I teraz kilka słów wyjaśnienia. Nikt się nie buntuje, ponieważ nikt nie ma na to sił. Wszelki sprzeciwy są gaszone w zarodku. Nie ma czasu na cackanie się z niewolnikami, zostają wychłostani i z powrotem trafiają na pola. Za drugim razem mają podrzynane gardła (szkoda kul). 10-osobowy oddział niewolników jest pilnowany przez trzech strażników, uzbrojonych w bicz, którym potrafią się doskonale posługiwać, nóż, mały paralizator i rewolwer. W tym obozie pracy jest około 500 więźniów – około setka mutantów, stu białych, reszta osób to kolorowi
. Raz na 10 dni wszyscy mają wolny dzień, podczas którego mogą wejść pod wielki dach, zapewniający cień i chłód. No, ale jak się można domyślić, wolność jednak pobudza do buntu i co jakiś czas dochodzi do walk między białymi i czarnymi, czy między mutantami i strażnikami.

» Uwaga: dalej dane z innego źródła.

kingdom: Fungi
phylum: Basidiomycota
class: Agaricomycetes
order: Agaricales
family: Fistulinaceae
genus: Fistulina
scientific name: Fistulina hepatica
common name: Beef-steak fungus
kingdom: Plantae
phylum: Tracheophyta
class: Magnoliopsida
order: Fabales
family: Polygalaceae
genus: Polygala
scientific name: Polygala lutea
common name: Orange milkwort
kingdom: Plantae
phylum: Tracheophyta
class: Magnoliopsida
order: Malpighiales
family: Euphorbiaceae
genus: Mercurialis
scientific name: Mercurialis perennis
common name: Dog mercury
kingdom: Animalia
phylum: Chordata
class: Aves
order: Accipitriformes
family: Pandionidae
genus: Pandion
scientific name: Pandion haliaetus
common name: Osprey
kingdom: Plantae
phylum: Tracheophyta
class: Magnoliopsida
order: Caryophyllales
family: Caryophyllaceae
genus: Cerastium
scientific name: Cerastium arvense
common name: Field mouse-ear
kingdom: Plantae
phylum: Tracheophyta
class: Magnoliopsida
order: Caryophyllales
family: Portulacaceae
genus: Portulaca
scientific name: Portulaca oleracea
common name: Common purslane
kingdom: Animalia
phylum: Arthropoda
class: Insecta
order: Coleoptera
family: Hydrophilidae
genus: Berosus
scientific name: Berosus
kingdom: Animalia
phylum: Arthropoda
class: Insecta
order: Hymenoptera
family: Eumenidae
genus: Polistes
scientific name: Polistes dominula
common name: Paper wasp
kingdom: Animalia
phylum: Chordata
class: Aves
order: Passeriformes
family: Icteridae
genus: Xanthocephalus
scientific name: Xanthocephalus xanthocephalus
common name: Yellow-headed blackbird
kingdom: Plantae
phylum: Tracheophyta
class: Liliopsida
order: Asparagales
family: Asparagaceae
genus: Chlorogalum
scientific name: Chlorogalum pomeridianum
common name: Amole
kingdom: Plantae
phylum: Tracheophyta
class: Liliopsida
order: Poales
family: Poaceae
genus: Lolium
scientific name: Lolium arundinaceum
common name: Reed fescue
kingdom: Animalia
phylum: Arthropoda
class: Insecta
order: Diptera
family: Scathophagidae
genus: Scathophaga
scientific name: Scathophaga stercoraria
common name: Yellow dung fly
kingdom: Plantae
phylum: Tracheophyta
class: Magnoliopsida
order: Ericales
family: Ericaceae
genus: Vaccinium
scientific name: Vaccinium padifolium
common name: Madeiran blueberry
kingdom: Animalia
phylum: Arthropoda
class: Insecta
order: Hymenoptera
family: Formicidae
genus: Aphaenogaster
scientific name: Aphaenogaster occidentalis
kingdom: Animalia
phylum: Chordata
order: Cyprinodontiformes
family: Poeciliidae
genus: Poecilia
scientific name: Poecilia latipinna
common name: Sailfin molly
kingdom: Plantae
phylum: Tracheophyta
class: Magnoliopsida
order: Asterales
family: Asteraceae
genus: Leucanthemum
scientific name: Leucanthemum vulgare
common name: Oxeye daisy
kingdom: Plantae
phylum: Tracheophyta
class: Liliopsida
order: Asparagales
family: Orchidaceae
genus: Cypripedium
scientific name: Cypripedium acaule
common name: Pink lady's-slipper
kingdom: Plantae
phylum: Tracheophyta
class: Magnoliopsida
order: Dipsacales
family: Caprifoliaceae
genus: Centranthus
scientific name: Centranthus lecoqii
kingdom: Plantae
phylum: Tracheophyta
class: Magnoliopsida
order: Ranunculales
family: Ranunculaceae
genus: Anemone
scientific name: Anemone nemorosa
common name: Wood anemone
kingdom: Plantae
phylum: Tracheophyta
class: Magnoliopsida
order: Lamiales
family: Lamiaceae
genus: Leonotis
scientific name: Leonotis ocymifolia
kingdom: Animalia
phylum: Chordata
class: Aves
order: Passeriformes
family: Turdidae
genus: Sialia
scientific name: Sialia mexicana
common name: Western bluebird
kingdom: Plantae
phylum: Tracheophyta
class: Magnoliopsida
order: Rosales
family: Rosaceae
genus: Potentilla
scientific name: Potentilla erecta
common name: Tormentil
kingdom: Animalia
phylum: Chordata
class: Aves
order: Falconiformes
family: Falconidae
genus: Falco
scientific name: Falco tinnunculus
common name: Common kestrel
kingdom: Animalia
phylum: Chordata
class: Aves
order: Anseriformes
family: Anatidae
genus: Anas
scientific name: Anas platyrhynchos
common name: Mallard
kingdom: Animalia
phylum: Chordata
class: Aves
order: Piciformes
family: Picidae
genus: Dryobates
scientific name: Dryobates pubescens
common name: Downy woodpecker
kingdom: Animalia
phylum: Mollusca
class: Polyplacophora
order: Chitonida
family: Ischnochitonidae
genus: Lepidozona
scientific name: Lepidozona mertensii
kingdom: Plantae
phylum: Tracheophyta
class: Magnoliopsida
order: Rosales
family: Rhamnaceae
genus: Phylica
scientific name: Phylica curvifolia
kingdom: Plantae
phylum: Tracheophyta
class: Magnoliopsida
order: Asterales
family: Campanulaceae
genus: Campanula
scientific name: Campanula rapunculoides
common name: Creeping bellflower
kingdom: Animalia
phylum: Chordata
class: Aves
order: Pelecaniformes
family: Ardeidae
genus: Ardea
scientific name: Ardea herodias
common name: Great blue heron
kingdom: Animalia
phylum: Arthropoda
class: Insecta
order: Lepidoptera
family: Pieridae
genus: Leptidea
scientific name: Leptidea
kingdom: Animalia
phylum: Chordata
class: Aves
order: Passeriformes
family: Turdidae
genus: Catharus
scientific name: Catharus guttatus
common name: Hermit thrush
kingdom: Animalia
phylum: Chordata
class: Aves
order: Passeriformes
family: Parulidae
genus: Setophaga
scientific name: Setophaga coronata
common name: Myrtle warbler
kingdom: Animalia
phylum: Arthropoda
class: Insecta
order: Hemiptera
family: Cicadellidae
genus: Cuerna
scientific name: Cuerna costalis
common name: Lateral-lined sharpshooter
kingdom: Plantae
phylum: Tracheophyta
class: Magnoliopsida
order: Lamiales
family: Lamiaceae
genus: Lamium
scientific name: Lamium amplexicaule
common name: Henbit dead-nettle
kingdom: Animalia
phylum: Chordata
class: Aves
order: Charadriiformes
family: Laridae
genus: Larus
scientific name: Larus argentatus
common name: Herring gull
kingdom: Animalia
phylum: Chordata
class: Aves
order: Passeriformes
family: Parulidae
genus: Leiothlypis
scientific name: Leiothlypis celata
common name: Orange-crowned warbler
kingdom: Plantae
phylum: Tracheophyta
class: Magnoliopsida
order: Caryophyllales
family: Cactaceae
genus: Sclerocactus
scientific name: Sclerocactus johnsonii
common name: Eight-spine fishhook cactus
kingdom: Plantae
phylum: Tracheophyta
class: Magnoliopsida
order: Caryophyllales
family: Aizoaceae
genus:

Gracze trafili właśnie na taki okres, gdy wszystko zaczyna pękać. Strażnicy są wyjątkowo nerwowi i szybko sięgają po broń. Ale i tak jest to nie do uniknięcia. Zaczynają padać wyzwiska, ludzie dzielą się na dwie grupy, ktoś w nocy rzuca coś między klatkami, zaczynają się organizować sojusze, powoli klaruje się sytuacja. Nie jest wyznaczony dokładny dzień, kiedy zacznie się rzeź, lecz tego dnia wszyscy będą sobie z tego zdawać sprawę. Atmosfera jest tak ciężka, że można powiesić siekierę. Gdzie wtedy będą gracze, co zrobią? Czy będą zbierać liście na polach, mielić tytoń, czy też może zwijać cygara? Czy ruszą na strażników, czy na innych niewolników? A może pobiegną prosto do rezydencji, aby łącząc siły z mutantami i innymi towarzyszami niedoli, zdobyć ten fort i obalić rządy Keya? Czy ruszą wprost do jego gabinetu, czy może zatrzymają się w pobocznym pokoiku, by skontaktować się z Saint Louis? To już zależy od Ciebie Mistrzu i oczywiście od Graczy.